(Data extracts begins)

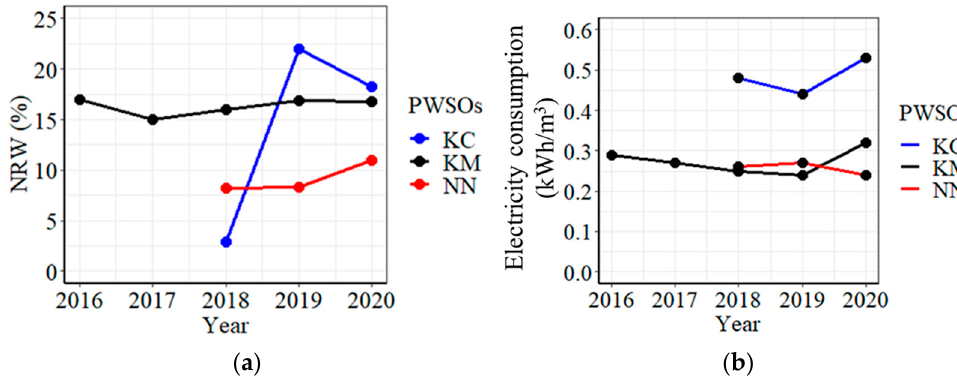
Figure A2. ( a ) NRW of each PWSO and ( b ) electricity consumption.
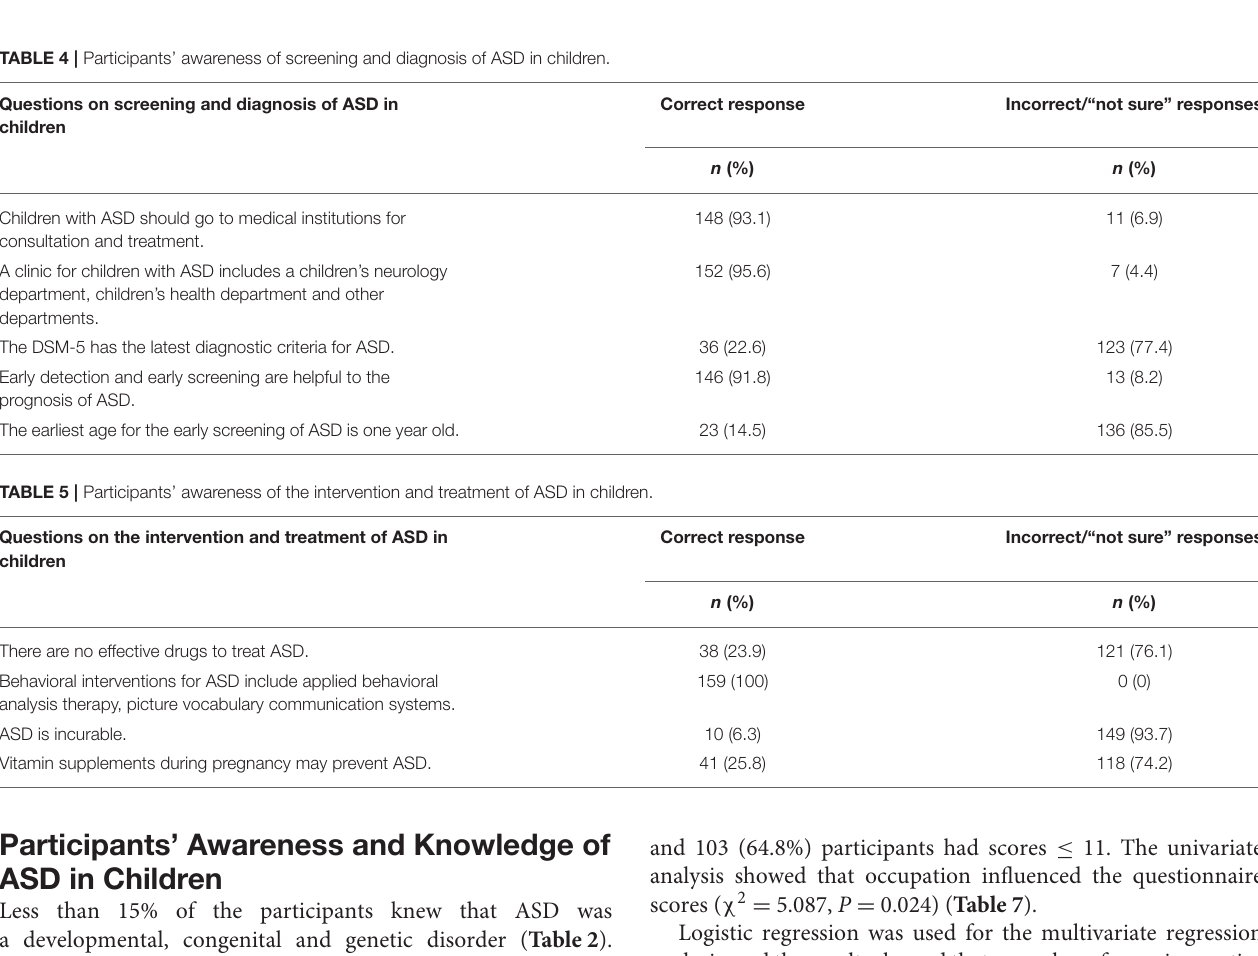
TABLE 4 | Participants’ awareness of screening and diagnosis of ASD in children. Questions on screening and diagnosis of ASD in children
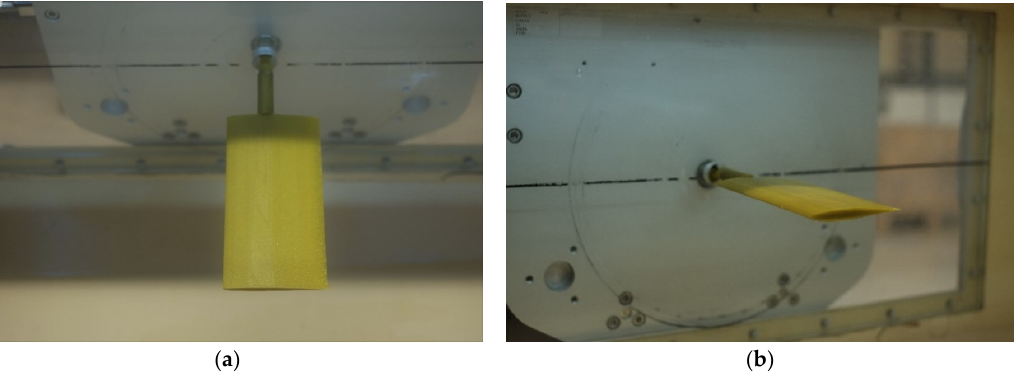
Figure 6. The wing mounted in the subsonic wind tunnel: ( a ) top view; ( b ) isometric perspective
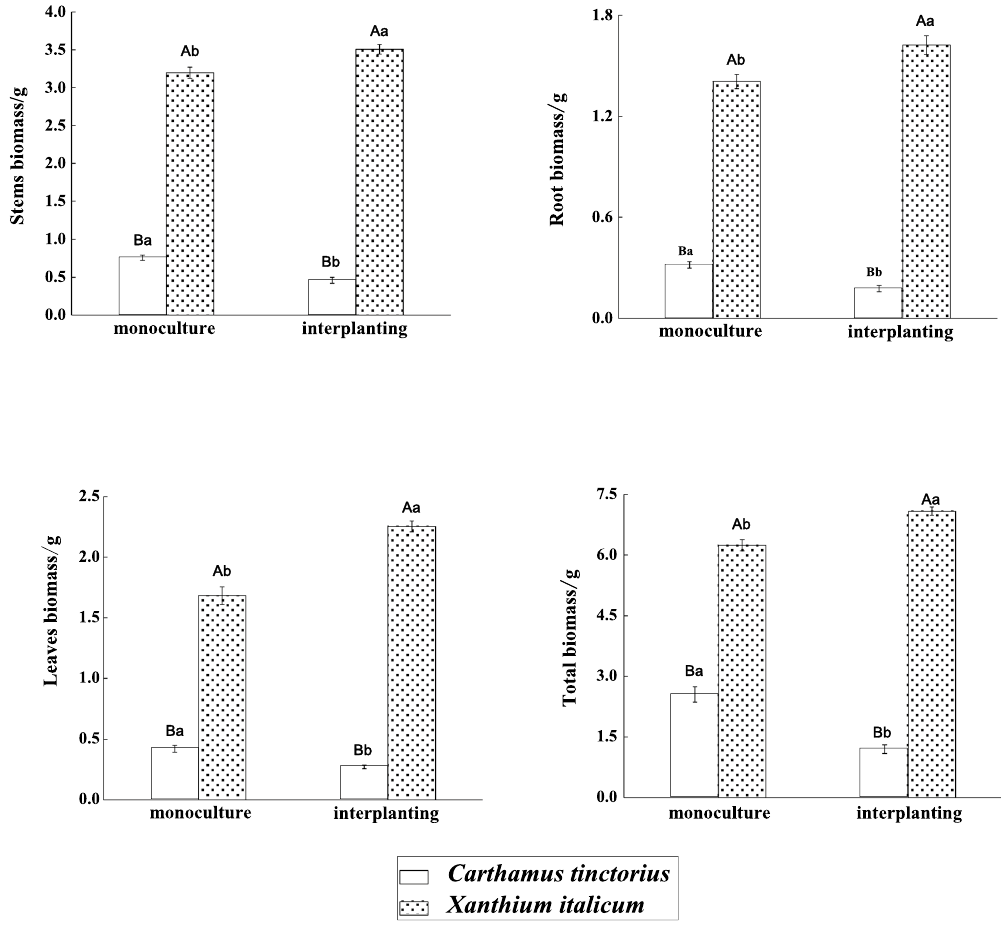
Figure 2. The biomass of X. italicum and Carthamus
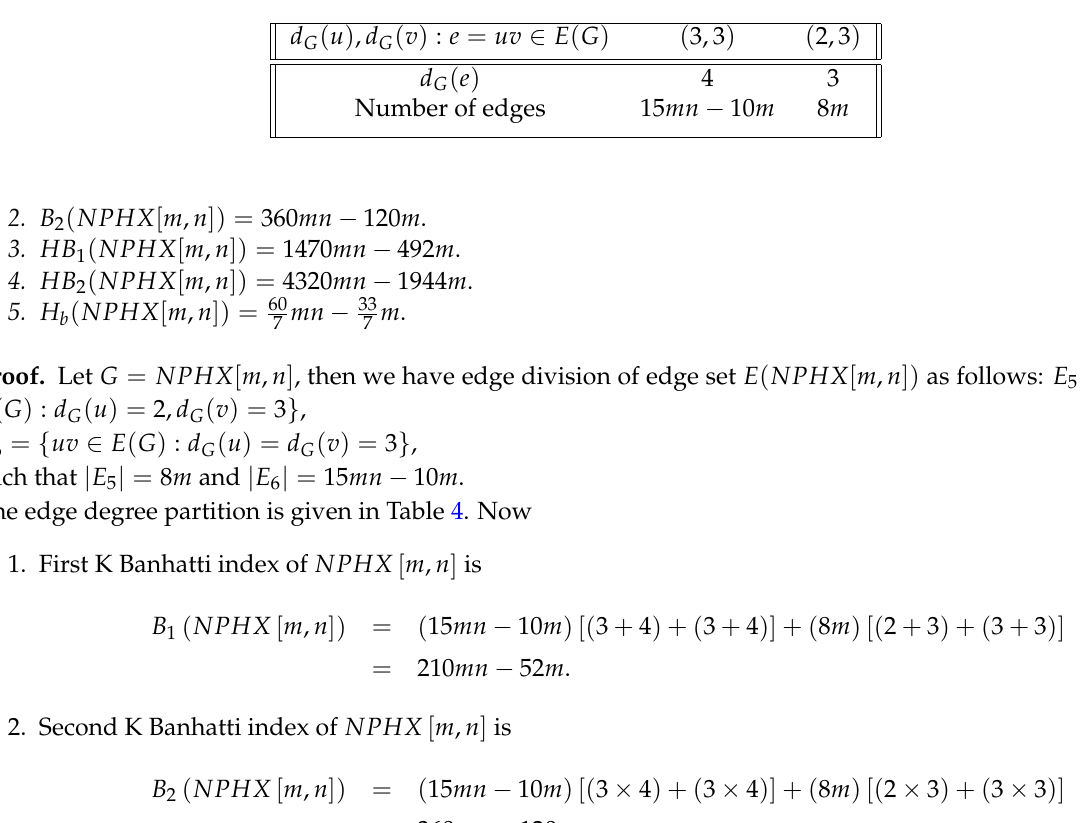
Table 4. Edge Edge degree partition of NPHX [ m , n ]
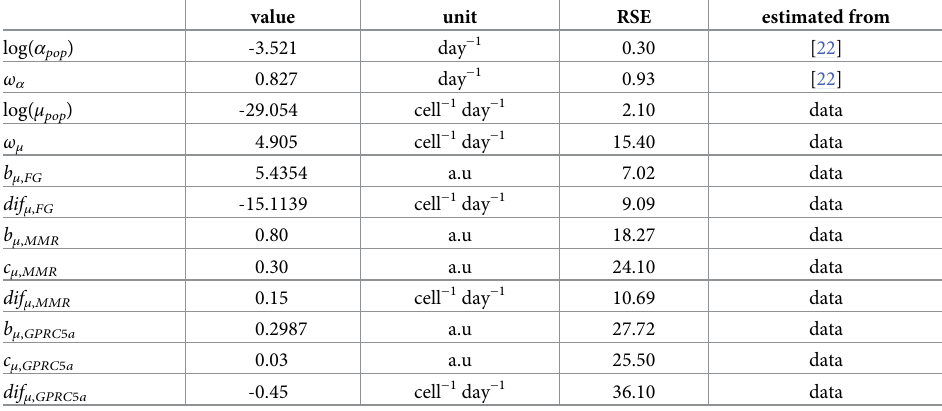
Table 2. Estimated parameters values. The parameter dif μ , c has been set to compensate for the unknown value of the parameter μ pop when studying the covariate c ( μ pop , c = μ pop + dif μ , c ). a.u. = arbitrary unit. RSE = relative standard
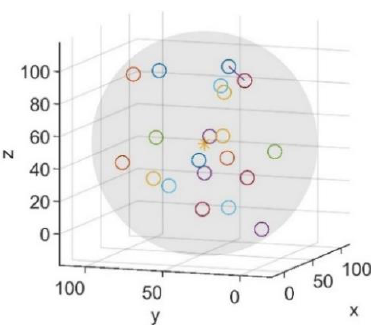
Figure 3. Schematic diagram of the inner boundary of the cluster.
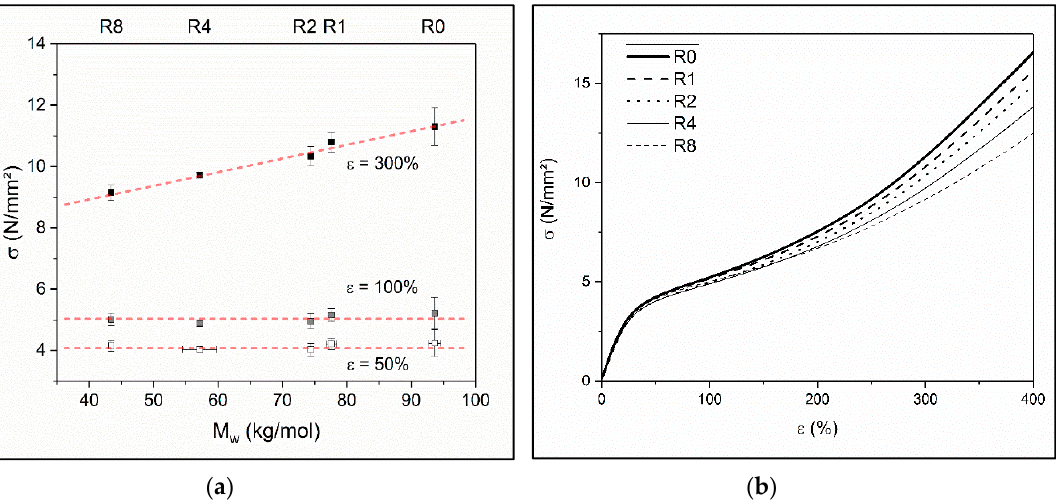
Figure 5. ( a ) Tensile stress of recycled TPU material for different elongations as a function of weight average molar mass M w . The top axis indicates the recycling step Rx (x = 0, 1, 2, 4, and 8); ( b ) Corresponding mean stress–strain–curves of the measured values from recycling step Rx (x = 0, 1, 2, 4, and 8) shown in ( a ).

(Data extracts ends)

Could you copy the lines above exactly and skip the images?

Reply to the task:
Figure A2. ( a ) NRW of each PWSO and ( b ) electricity consumption.
TABLE 4 | Participants’ awareness of screening and diagnosis of ASD in children. Questions on screening and diagnosis of ASD in children
Figure 6. The wing mounted in the subsonic wind tunnel: ( a ) top view; ( b ) isometric perspective
Figure 2. The biomass of X. italicum and Carthamus
Table 4. Edge Edge degree partition of NPHX [ m , n ]
Table 2. Estimated parameters values. The parameter dif μ , c has been set to compensate for the unknown value of the parameter μ pop when studying the covariate c ( μ pop , c = μ pop + dif μ , c ). a.u. = arbitrary unit. RSE = relative standard
Figure 3. Schematic diagram of the inner boundary of the cluster.
Figure 5. ( a ) Tensile stress of recycled TPU material for different elongations as a function of weight average molar mass M w . The top axis indicates the recycling step Rx (x = 0, 1, 2, 4, and 8); ( b ) Corresponding mean stress–strain–curves of the measured values from recycling step Rx (x = 0, 1, 2, 4, and 8) shown in ( a ).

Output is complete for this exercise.